Dataset entries
== Segment start ==
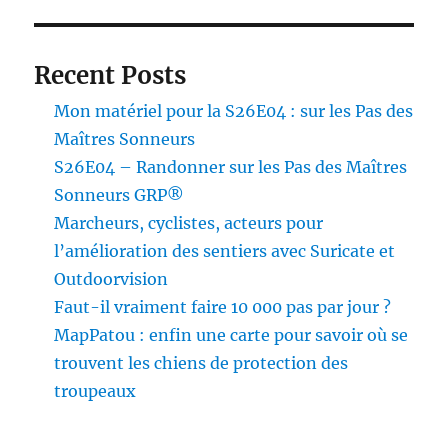
Recent Posts
Mon matériel pour la S26E04 : sur les Pas des
Maîtres Sonneurs
S26E04 – Randonner sur les Pas des Maîtres
Sonneurs GRP®
Marcheurs, cyclistes, acteurs pour
l’amélioration des sentiers avec Suricate et
Outdoorvision
Faut-il vraiment faire 10 000 pas par jour ?
MapPatou : enfin une carte pour savoir où se
trouvent les chiens de protection des
troupeaux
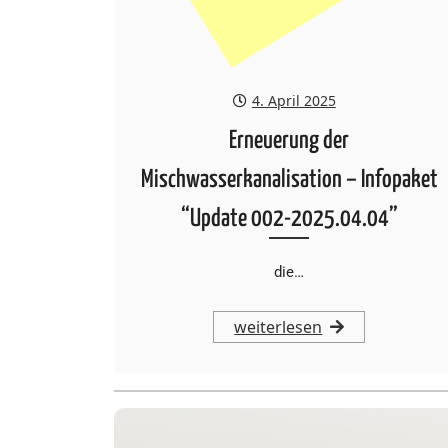
4. April 2025
Erneuerung der
Mischwasserkanalisation – Infopaket
“Update 002-2025.04.04”
die…
weiterlesen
== Segment end ==
== What you need to do ==
Starting at the line that contains "MapPatou : enfin une carte pour savoir où se", reproduce each line exactly through the end of the entries above, leaving every picture out.

== Solution to the problem ==
MapPatou : enfin une carte pour savoir où se
trouvent les chiens de protection des
troupeaux
4. April 2025
Erneuerung der
Mischwasserkanalisation – Infopaket
“Update 002-2025.04.04”
die…
weiterlesen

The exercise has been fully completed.